Rev. Mike Holbrook is the General Superintendent of The Churches of Christ in Christian Union.
Mike brings a wealth of experience to the leadership of the CCCU. He has served as the South Central District Superintendent, Assistant District Superintendent, and Senior Pastor of Circleville First Church of Christ in Christian Union for sixteen years.
He has a great passion for leading churches to fulfill God's mission for them.
He and his wife, Charla, make their home in the Circleville, Ohio.
The comedian, Flip Wilson, used to portray a character he called, Rev. Leroy. He pastored the church of “What’s Happening Now.” Unfortunately, Rev. Leroy’s tribe is more fact than fiction.
A church in California advertises their worship service as, “God’s country good time hour.” Following the sermon they do line dancing with a live band called, “The honkey tonk angels.” Another church in the Midwest had their pastoral staff put on a wrestling match during the Sunday morning service. These are not aberrations but typical in far too many churches. Corporate worship is going through a major revolution as we try to put on a service that is “user friendly.”

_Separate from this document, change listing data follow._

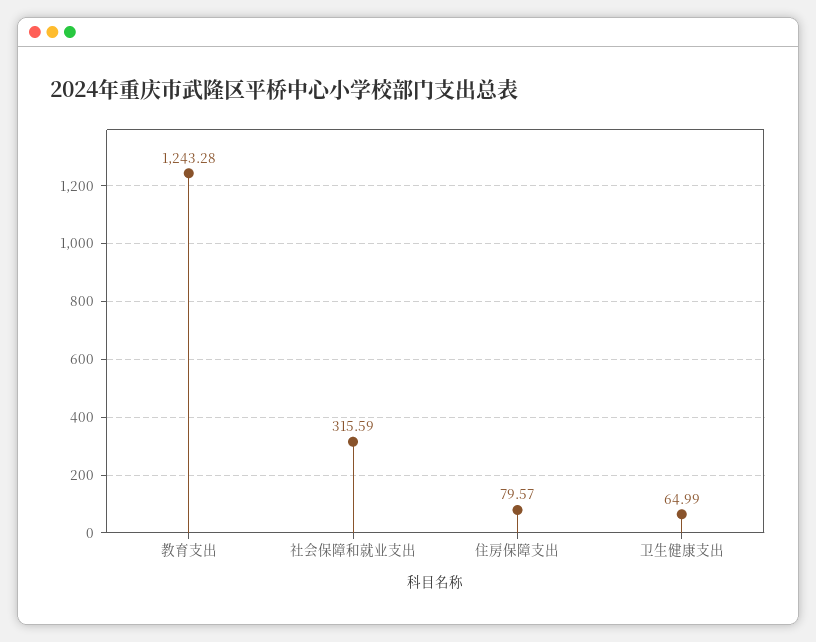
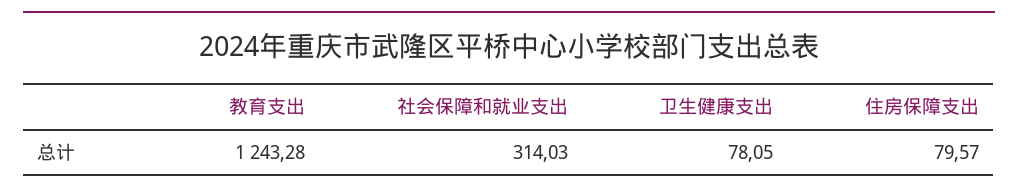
  {
    "教育支出": 1243.28,
-   "社会保障和就业支出": 315.59,
+   "社会保障和就业支出": 314.03,
    "住房保障支出": 79.57,
-   "卫生健康支出": 64.99
+   "卫生健康支出": 78.05
  }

John tells us that “God is a Spirit and we must worship Him in spirit and in truth. True worship involves both the intellect and the emotions. It focuses on God and not on ourselves. Someone has said, “Worship is when the spirit of man, the immortal and invisible part of man, speaks to and meets with God, who is also immortal and invisible.”

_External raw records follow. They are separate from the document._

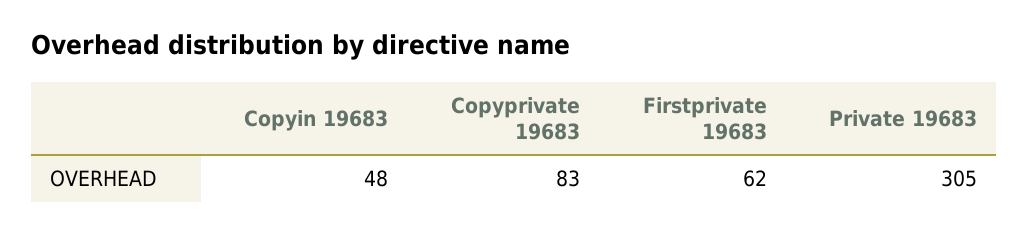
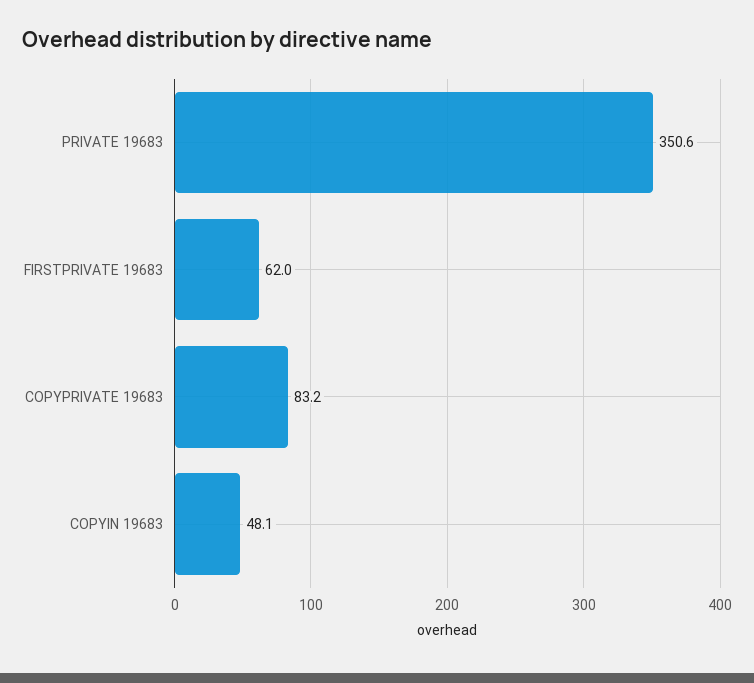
  {
    "Copyin 19683": 48.1,
    "Copyprivate 19683": 83.2,
    "Firstprivate 19683": 62,
-   "Private 19683": 305
+   "Private 19683": 350.6
  }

In reality true worship can embrace much of what we do everyday. It is far more than what we do within the confines of the sanctuary.
The great Olympic champion, Eric Liddle, was asked by his sister, “Why do you spend so much time running?” He responded, “God made me for a purpose, to be a missionary to China, He also made me to run fast and when I run I feel His pleasure.” Everything we do should be an offering to God and done for His glory.
When it comes to corporate worship “preaching the word” should take first priority. In the New Testament we are instructed repeatedly to “preach the word”. Paul said, “He was made a minister so he could carry out the preaching of the word.
Preaching is an irreplaceable aspect of corporate worship. The entire service should revolve around the proclamation of the “word.” There is a time and place for dramas, music etc. but when these things take the place of preaching the “word” spirituality declines and we move into the entertainment business.
Today, we have redefined the role of the pastor. Instead of being the preacher, teacher and shepherd of the flock we have turned him into the CEO. We have turned away from sound doctrinal preaching and our little sermonetts have very little substance. One of the signs that we are living in the end times is that many will not endure sound doctrine. Many of the problems in the church can be traced to the absence of doctrinal preaching.
Without question corporate worship should be passionate, heartfelt, and inspirational. It should engage ones mind as well as his emotions. True worship will do more than stir ones emotions and cause one to feel good. It should be a time of edification as we hear substantive truth proclaimed. True worship merges the emotions and the mind in pure adoration for the Lord.
Worship cannot rise out of a vacuum. It must flow from our knowledge of His word. The writer to the Hebrews tells us in Heb.12:28 that “we are to offer to God acceptable worship, with reverence and awe.” I have been in many services that were far too shallow, giddy and frivolous. It was an attempt to appear to be “with it” and create an entertaining, user friendly atmosphere that might appeal to unsaved people. True worship services should be designed to reverently and with great awe lead us to worship God in spirit and in truth. This type of service need not be boring and dull. It should lift ones spirit and edify the mind.
Another major element of corporate worship is music. One of Gods greatest gifts to man is music. The scriptures tell us to, “sing unto the Lord and bless His holy name.” We are exhorted by the psalmist to, “come before His presence with singing.” When it comes to worshipping God, music is not just an option it is the will of God.
Every great revival movement has been accompanied with great music. Martin Luther believed that one of the best ways to teach theology was with the hymns he wrote. During the Wesley revival Charles Wesley wrote eight thousand hymns. These hymns had great lyrics filled with substance and theology.
We need to be selective with the hymns, gospel songs and choruses we sing. We want music and words that express our faith and reinforce our doctrinal beliefs. There is an abundance of such music available. There is also an abundance of music available that contradicts scripture and has little or no substance.
The musical aspect of worship has brought much grief and division to the church in recent years. Let me assure you that much of the music that is in vogue today will be gone tomorrow. Only lyrics that are founded on scripture will endure over the long haul. Already, worship styles and the music is beginning to change is some areas of our nation. Let’s pray that the next wave will be helpful in enabling us to worship God with reverence and awe. These are days that for many require great patience and flexibility. In the meantime there is nothing to be gained by splintering the church simply because you miss the organ or because the drums are too loud. The joy of the Lord is our strength not the style of music at your church.
When it comes to music I would appeal to those who lead worship services to be selective and use music that is balanced. To those who sit in the pew and literally suffer keep your attitude right and know that this to will pass.